### [EXERCISE INPUT]
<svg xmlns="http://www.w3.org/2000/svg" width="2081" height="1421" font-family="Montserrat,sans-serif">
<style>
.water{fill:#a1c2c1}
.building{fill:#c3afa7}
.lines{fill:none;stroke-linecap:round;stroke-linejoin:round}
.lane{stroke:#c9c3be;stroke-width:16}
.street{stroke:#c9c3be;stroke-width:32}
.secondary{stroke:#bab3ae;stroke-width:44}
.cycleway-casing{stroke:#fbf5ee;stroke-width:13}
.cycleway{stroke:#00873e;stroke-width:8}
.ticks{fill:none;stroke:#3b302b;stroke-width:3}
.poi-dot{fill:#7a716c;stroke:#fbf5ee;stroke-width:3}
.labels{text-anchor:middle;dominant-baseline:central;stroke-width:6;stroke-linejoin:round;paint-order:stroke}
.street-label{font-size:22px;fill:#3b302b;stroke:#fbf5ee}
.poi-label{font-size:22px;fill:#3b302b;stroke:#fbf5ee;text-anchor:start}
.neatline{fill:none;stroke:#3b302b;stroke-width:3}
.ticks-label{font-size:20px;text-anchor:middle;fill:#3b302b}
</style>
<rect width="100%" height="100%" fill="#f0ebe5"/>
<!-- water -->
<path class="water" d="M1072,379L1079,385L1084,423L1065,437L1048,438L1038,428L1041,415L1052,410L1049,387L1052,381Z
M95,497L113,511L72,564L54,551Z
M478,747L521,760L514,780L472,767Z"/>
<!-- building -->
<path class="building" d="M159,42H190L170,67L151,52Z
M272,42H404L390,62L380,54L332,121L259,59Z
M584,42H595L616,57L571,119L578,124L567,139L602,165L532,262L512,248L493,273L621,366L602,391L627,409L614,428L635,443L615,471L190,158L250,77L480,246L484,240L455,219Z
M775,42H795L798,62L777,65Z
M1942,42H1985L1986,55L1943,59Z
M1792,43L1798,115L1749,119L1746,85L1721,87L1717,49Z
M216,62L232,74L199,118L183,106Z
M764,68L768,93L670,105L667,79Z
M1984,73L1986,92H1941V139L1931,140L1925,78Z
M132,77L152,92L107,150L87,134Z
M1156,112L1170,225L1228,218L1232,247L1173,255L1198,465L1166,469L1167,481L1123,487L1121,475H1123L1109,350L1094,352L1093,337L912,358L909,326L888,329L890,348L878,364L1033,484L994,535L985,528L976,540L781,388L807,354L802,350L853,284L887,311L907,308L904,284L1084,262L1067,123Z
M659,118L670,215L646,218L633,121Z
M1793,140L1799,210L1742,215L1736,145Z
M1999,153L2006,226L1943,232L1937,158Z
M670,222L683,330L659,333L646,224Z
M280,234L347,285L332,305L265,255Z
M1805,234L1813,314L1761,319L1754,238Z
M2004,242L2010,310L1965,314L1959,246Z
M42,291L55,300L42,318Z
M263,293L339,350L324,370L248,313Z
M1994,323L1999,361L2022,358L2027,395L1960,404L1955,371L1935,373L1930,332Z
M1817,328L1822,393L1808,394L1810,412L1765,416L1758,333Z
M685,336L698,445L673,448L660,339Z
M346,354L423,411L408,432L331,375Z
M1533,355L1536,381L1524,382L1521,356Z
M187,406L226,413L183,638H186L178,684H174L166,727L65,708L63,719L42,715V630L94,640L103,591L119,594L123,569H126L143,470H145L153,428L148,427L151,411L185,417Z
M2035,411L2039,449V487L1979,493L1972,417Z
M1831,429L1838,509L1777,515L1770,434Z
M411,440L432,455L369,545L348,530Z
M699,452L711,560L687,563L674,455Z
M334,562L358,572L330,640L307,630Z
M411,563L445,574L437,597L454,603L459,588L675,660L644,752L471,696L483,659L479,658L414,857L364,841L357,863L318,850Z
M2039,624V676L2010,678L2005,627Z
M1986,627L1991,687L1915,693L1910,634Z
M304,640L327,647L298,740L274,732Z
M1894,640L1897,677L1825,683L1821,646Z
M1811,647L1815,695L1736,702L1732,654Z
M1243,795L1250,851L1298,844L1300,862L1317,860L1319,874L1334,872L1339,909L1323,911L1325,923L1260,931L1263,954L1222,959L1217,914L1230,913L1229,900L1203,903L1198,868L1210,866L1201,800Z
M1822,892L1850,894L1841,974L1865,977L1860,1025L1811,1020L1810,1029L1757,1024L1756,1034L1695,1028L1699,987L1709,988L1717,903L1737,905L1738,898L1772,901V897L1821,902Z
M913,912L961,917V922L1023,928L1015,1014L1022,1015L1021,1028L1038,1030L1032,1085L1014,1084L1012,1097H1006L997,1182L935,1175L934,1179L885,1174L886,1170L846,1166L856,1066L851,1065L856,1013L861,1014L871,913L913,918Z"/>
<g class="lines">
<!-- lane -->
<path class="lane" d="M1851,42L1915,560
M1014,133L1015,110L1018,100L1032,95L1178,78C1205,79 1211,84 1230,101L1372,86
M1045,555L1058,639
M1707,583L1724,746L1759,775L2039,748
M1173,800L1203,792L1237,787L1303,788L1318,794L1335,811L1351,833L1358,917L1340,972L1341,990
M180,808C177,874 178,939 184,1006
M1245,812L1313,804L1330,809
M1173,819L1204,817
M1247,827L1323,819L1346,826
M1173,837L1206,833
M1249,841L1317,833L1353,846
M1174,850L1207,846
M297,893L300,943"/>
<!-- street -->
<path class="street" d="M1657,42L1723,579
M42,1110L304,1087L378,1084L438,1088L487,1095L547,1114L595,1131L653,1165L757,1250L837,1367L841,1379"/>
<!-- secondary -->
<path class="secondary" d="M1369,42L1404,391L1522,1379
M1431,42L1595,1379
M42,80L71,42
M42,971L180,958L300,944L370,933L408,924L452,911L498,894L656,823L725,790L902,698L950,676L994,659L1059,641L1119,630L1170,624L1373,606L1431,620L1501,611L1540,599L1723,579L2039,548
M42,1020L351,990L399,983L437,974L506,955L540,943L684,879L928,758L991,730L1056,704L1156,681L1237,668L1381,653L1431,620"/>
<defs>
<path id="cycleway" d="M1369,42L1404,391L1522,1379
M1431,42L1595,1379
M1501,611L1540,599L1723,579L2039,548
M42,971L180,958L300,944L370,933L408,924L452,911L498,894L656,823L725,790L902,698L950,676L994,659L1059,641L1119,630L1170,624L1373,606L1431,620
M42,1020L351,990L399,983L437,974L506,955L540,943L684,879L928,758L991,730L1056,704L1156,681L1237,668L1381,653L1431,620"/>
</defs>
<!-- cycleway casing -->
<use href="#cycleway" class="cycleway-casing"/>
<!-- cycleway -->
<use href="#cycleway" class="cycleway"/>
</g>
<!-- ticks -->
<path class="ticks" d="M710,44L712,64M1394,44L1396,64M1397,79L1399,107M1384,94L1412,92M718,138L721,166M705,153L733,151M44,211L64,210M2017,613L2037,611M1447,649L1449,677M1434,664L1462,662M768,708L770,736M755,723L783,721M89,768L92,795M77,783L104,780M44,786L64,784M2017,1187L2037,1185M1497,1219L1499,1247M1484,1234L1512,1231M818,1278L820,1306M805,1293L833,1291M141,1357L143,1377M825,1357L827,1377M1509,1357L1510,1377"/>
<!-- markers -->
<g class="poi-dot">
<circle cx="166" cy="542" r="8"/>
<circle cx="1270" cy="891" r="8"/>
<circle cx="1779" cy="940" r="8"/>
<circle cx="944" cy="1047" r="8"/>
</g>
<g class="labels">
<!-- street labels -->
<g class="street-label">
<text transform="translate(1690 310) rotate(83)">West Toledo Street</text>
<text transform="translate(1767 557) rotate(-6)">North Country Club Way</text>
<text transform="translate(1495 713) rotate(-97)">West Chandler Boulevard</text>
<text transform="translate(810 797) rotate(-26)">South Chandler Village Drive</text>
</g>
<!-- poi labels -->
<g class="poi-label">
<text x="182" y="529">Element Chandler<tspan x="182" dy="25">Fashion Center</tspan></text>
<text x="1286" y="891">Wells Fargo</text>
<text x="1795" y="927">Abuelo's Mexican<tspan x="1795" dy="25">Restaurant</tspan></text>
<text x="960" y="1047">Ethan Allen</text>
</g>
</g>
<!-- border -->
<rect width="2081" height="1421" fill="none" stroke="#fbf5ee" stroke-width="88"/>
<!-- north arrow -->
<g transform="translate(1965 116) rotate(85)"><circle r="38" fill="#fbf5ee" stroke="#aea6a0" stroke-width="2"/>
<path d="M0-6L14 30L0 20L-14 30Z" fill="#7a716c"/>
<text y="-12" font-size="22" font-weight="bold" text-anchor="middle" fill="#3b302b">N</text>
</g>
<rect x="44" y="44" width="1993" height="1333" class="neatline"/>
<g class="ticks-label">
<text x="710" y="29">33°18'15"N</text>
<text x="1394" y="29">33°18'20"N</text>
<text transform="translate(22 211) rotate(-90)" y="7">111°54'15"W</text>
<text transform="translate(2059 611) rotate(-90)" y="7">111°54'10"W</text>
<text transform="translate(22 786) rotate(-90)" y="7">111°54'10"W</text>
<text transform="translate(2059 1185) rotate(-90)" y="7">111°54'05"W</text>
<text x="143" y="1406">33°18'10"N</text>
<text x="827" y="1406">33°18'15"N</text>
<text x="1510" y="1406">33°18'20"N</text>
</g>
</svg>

### [WORK ORDER]
This task calls for each line of the material that contains "lines".

### [EXERCISE RESULT]
.lines{fill:none;stroke-linecap:round;stroke-linejoin:round}
<g class="lines">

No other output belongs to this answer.